'''

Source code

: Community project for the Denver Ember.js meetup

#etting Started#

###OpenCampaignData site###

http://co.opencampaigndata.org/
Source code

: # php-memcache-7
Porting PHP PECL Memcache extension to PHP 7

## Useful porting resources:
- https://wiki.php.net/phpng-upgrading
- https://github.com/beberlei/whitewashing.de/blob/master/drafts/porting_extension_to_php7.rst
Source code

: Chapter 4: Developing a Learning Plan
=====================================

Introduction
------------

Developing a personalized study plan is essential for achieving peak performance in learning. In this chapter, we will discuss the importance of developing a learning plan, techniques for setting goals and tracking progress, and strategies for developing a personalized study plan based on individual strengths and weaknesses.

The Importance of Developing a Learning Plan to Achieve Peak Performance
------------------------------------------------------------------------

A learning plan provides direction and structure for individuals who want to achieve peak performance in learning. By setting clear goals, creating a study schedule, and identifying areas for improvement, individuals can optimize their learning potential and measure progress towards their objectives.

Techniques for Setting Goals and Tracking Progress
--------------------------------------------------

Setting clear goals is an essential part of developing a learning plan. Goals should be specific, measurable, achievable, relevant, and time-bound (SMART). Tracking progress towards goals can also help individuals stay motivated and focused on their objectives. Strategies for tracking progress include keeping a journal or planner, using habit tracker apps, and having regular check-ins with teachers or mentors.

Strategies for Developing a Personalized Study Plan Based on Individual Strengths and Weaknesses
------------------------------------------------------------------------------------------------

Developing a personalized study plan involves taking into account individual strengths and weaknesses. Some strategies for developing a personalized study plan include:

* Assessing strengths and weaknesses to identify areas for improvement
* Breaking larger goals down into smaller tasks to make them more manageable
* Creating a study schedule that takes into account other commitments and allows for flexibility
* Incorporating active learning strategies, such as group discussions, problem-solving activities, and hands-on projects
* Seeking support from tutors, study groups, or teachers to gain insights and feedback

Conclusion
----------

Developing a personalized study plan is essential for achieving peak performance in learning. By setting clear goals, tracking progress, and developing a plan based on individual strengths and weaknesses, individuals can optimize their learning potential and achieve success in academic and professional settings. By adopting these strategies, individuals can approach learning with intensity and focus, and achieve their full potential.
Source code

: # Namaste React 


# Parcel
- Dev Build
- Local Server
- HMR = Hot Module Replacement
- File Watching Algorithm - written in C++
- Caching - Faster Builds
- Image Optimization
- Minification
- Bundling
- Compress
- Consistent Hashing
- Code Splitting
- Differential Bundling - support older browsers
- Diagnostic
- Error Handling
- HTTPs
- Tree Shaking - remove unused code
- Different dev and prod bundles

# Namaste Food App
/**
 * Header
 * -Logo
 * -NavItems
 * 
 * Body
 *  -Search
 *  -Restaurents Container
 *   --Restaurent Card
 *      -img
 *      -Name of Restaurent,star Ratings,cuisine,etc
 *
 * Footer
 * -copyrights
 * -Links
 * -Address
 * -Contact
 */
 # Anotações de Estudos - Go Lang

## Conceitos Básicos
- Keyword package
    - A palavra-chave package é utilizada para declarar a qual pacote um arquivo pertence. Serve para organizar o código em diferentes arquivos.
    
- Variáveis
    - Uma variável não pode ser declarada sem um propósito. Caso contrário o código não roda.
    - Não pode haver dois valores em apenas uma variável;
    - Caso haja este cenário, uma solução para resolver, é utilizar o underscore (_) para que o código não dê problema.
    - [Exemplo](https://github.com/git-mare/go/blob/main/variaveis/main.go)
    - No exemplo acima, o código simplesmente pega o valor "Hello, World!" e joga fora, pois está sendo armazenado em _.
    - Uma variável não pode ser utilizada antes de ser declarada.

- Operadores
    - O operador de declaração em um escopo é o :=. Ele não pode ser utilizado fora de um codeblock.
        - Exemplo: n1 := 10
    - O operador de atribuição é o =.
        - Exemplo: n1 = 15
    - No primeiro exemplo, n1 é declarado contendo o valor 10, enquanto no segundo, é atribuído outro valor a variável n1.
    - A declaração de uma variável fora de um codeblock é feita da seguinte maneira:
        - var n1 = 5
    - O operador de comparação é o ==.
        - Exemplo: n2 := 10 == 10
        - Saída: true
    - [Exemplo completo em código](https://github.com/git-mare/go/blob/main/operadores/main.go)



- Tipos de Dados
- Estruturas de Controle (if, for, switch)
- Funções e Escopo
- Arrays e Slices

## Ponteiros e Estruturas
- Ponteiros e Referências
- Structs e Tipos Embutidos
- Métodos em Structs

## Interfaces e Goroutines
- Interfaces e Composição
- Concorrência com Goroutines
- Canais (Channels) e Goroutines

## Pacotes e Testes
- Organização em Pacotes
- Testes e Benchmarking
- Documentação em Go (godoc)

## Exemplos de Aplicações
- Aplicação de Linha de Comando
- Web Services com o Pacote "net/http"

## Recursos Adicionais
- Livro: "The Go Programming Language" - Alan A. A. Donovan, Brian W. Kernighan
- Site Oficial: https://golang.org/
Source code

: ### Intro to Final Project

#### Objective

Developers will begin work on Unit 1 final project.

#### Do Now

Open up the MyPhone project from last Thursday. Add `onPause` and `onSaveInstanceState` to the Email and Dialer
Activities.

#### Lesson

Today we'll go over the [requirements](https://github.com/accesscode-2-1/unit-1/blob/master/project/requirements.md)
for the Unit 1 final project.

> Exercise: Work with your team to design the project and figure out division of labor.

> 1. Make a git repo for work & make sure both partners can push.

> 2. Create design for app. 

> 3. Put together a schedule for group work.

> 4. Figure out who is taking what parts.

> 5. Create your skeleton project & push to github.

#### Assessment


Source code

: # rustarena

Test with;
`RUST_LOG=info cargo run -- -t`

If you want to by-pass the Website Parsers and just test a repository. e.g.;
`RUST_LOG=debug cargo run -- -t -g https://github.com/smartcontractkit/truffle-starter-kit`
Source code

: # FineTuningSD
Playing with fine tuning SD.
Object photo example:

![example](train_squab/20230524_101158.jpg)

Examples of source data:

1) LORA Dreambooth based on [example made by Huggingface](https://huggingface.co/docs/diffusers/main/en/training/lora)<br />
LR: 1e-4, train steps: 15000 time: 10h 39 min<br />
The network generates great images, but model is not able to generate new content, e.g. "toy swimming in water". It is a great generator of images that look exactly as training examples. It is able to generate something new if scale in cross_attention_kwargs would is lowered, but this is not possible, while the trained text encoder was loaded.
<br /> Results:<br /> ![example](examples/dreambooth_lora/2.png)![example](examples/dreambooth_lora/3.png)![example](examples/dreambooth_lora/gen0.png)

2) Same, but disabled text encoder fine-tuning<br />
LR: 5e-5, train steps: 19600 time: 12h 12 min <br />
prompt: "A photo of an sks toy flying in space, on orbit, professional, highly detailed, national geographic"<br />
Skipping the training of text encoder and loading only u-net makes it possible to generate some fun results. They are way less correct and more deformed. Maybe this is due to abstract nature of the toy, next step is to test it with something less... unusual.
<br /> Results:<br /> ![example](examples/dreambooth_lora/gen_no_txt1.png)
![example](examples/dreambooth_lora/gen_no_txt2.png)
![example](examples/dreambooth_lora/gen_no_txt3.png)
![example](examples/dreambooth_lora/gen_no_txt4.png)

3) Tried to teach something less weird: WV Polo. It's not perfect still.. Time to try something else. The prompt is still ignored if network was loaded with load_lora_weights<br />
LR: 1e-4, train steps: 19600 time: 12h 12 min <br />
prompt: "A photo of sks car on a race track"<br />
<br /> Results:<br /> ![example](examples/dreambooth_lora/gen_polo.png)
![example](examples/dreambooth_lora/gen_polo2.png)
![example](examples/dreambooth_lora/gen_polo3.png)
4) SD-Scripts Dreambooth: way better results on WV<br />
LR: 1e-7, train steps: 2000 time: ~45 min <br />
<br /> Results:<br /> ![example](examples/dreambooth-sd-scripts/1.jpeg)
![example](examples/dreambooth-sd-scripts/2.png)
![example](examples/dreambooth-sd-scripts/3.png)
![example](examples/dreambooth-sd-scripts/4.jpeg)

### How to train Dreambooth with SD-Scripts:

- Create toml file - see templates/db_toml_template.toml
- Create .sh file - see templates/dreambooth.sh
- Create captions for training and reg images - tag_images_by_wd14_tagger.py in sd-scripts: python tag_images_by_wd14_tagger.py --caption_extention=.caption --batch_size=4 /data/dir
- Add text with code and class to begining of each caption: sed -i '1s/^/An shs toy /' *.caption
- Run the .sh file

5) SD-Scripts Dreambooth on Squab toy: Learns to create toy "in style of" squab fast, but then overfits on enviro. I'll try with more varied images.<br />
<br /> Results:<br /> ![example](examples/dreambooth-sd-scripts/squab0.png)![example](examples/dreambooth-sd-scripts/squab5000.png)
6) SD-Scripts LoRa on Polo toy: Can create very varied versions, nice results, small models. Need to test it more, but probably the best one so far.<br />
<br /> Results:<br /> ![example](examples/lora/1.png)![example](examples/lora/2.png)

'''

Work to complete
Copy out everything in the listing from the line that contains "division of labor." down to the line that contains "Examples of source", both of those lines included, without changing anything.

Answer section
> Exercise: Work with your team to design the project and figure out division of labor.

> 1. Make a git repo for work & make sure both partners can push.

> 2. Create design for app. 

> 3. Put together a schedule for group work.

> 4. Figure out who is taking what parts.

> 5. Create your skeleton project & push to github.

#### Assessment


Source code

: # rustarena

Test with;
`RUST_LOG=info cargo run -- -t`

If you want to by-pass the Website Parsers and just test a repository. e.g.;
`RUST_LOG=debug cargo run -- -t -g https://github.com/smartcontractkit/truffle-starter-kit`
Source code

: # FineTuningSD
Playing with fine tuning SD.
Object photo example:

![example](train_squab/20230524_101158.jpg)

Examples of source data:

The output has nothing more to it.